> **Latihan 1**:
Jawab pertanyaan berikut berdasarkan cerita tentang banjir di bawah ini.
(a) Pada tanggal berapa banjir besar melanda Jakarta?
(b) Di mana mas Rama memarkir motornya?
(c) Sampai ke mana penutur digendong?

> **Teks yang Disediakan**:
* * *

07 September 2007

[flash fiction] Romantisme di Tengah Banjir

Kadang ingin tertawa sendiri, tapi malu jika nanti orang-orang akan mempertanyakan kenapa ketawa sendirian. Namun selalu muncul rasa geli jika teringat peristiwa tersebut. Kejadiannya terjadi saat banjir besar melanda Jakarta 2 Februari kemarin. Lho, kok banjir-banjir malah geli, apakah seperti kata pepatah, tertawa diatas penderitaan orang? Atau memang benar ungkapan salah seorang pejabat negara saat ia mengatakan bahwa banjir jangan terlalu diributkan, lha wong yang kebanjiran masih banyak yang tertawa?

Bukan karena itu, namun karena saat banjir itu terjadi kejadian yang paling romantis dalam kehidupan saya. Begini ceritanya.

Waktu itu saya pulang kantor lebih cepat dibandingkan suami, yang memang selalu saya usahakan, agar dapat sedikit mempersiapkan kedatangannya seperti membuat minuman dan berganti pakain yang lebih segar untuk menyambut suami tercinta. Namun hari itu sedikit berbeda, hujan yang dengan deras melanda kota, telah membuat air naik sedikit demi sedikit. Dan di rumah hanya kita berdua yang menempatinya, sehingga membuat saya sedikit khawatir. Saya telpon suami yang ternyata sedang berteduh di dalam perjalanan disaat hujan, wajar memang karena meneruskan berkendara motor di tengah hujan yang lebat memang akan sangat membahayakan dan merepotkan, memberitahukannya mengenai keadaan sekitar rumah yang airnya semakin meninggi. Suami hanya menenangkan dan mengatakan agar aku mencoba menyelamatkan barang yang berharga dan bersabar karena sebentar lagi dia akan datang jika hujan mulai reda. Air hujan terus merambat naik melebihi biasanya, ku SMS sang suami dengan nada sedikit bercanda namun serius, “Tolong mas, banjir nih…”. Tak berapa lama berselang, saat aku sedang mengangkat-angkat barang-barang yang bisa kuangkat ke tempat yang lebih tinggi, mas Rama datang berjalan kaki dengan mengenakan jas hujan, motornya diparkir di jalanan yang lebih tinggi diatas jalan masuk menuju gang ke rumah kami. Ntah memang aku yang lagi merasa sok romantis atau karena pengaruh komik serial cantik yang ku baca tadi malam, tapi kedatangan mas Rama ke rumah bagaikan kedatangan seorang pangeran yang hendak menyelamatkan seorang puteri Senyum manis

Setelah kami mengangkat beberapa barang ketempat yang lebih tinggi, dengan setengah bercanda mas mengatakan, “OK, karena semua barang sudah diangkat, sekarang giliran kamu yang saya angkat”, dengan sedikit menantang pula ku katakan, “emang kuat?” sambil menjulurkan lidah, “O, siapa takut, akan ku gendong kamu sampai mushola depan, gimana?” timpalnya. Lalu tiba-tiba saja dia meraih badanku dan menggendongku di depan, persis seperti di film-film barat ketika pengantin wanita digendong oleh pengantin pria. Dengan sedikit kaget dan tertawa aku berkata, ‘aduh mas apa-apaan sih…”, “kan mau digendong sampe mushola” dia menjawab, “eh-eh, pintunya belum di kunci” aku beralasan karena tidak menyangka si mas akan benar melakukannya, “udah kamu kan bisa menutupnya sambil digendong”. Lalu jadilah saya digendong dari depan rumah sampai ke musholah tempat dimana beberapa orang telah mengungsi.

* * *

> **Latihan 2**: Ketik ulang baris data, mulai dari baris yang memuat "Even if Green is fine and misses no time, the" dan berakhir pada baris yang memuat "couple of weeks, 3-pointers".

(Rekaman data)

* * *

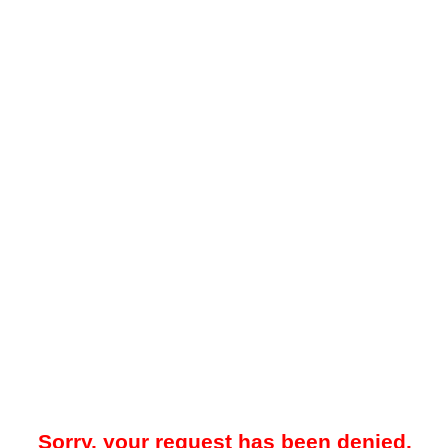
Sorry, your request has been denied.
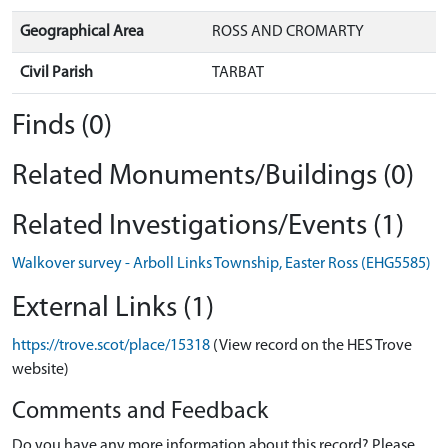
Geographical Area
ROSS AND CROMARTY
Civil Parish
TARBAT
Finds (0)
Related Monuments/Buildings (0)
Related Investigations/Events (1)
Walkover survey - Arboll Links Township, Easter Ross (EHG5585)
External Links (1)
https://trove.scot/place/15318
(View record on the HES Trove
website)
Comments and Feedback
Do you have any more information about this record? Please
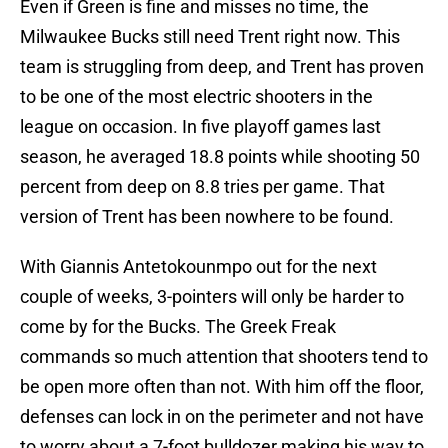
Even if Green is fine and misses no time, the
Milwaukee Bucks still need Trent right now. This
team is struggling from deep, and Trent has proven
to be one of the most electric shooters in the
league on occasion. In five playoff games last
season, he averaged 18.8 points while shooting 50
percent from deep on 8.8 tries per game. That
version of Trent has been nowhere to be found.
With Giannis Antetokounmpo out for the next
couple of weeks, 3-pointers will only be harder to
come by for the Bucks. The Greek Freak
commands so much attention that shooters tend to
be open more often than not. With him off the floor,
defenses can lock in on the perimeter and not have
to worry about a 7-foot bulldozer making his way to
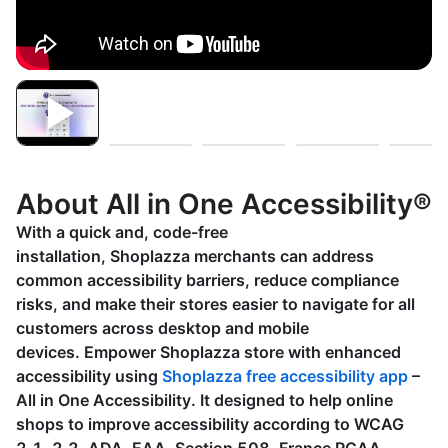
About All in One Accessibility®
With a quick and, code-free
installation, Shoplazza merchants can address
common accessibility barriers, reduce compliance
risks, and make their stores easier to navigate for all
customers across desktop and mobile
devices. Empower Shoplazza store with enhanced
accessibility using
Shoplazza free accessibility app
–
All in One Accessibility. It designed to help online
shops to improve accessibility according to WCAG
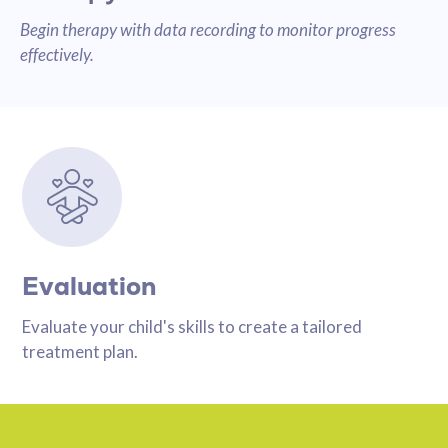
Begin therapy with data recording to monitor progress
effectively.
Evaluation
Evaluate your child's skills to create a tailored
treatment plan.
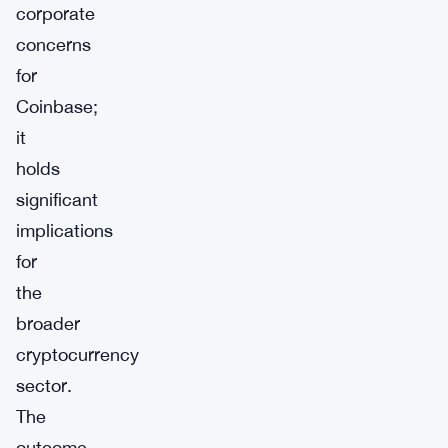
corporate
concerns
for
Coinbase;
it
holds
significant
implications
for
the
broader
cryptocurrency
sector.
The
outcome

* * *

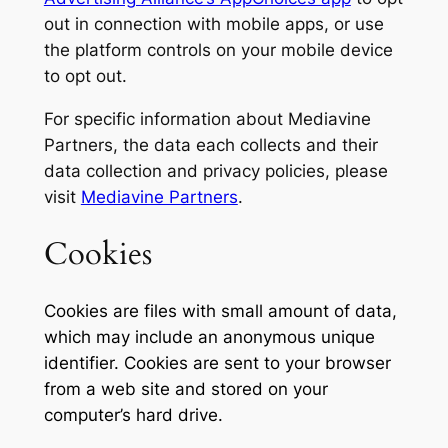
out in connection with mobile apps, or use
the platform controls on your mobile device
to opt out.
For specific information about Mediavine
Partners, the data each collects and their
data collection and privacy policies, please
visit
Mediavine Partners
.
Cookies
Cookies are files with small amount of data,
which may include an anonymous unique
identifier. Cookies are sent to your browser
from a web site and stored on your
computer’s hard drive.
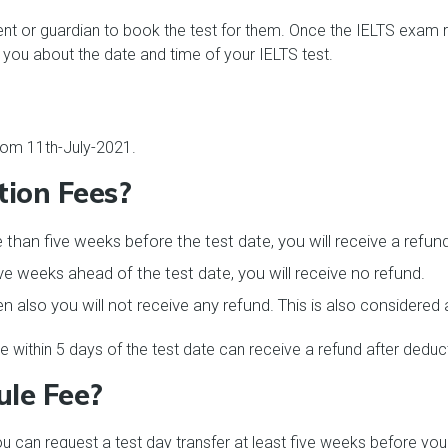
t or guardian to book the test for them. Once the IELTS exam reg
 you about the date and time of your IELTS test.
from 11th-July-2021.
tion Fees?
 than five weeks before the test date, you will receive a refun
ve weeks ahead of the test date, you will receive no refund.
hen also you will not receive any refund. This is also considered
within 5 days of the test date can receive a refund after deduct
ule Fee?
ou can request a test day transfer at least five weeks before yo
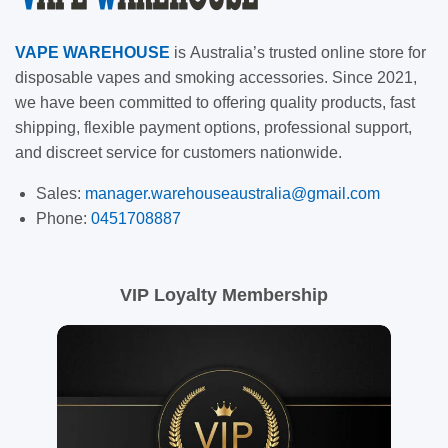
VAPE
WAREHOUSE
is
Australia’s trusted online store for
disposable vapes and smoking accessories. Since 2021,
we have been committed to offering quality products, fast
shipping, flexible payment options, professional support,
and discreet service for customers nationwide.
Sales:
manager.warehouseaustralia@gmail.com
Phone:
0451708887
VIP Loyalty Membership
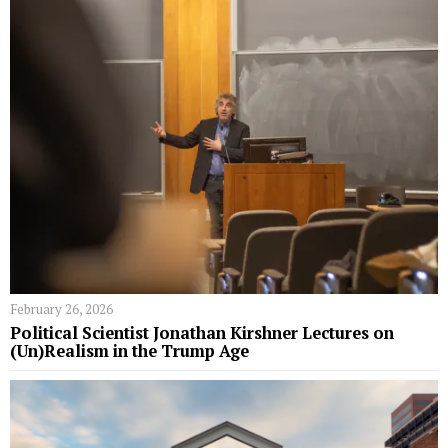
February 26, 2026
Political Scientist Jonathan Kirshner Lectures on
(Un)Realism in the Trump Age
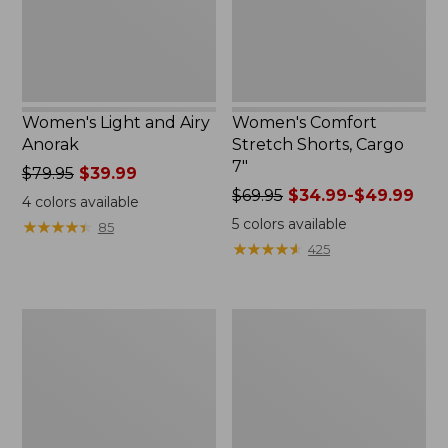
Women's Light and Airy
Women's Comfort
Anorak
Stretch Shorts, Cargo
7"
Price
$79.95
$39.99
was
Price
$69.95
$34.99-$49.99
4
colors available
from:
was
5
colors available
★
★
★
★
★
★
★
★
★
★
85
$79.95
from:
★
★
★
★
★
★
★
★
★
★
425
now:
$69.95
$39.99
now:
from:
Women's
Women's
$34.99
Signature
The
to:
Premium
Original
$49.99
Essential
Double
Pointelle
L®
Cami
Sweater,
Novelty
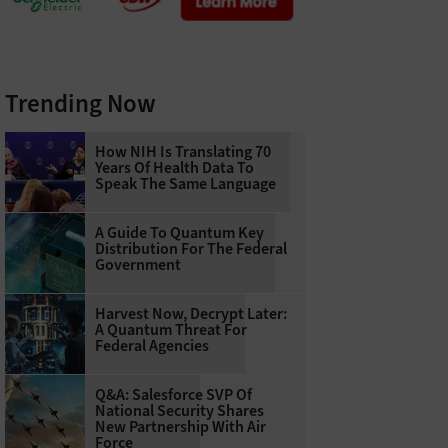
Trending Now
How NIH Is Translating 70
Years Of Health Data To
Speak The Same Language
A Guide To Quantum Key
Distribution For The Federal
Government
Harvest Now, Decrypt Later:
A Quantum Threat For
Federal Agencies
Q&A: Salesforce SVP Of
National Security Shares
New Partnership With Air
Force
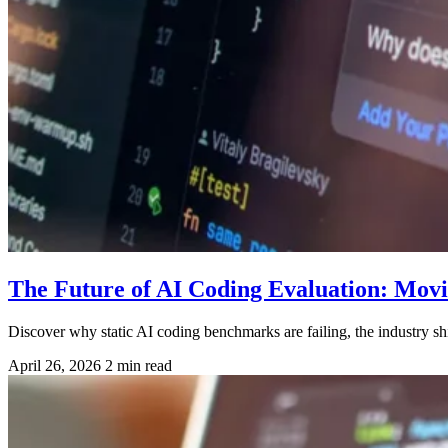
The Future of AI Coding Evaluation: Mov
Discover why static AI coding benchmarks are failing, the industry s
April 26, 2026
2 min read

* * *

> **Penyelesaian Soal 1**:
(a) 2 Februari.
(b) Di jalanan yang lebih tinggi, di atas jalan masuk menuju gang ke rumah mereka.
(c) Sampai ke musholah, tempat beberapa orang telah mengungsi.

> **Penyelesaian Soal 2**:
Even if Green is fine and misses no time, the
Milwaukee Bucks still need Trent right now. This
team is struggling from deep, and Trent has proven
to be one of the most electric shooters in the
league on occasion. In five playoff games last
season, he averaged 18.8 points while shooting 50
percent from deep on 8.8 tries per game. That
version of Trent has been nowhere to be found.
With Giannis Antetokounmpo out for the next
couple of weeks, 3-pointers will only be harder to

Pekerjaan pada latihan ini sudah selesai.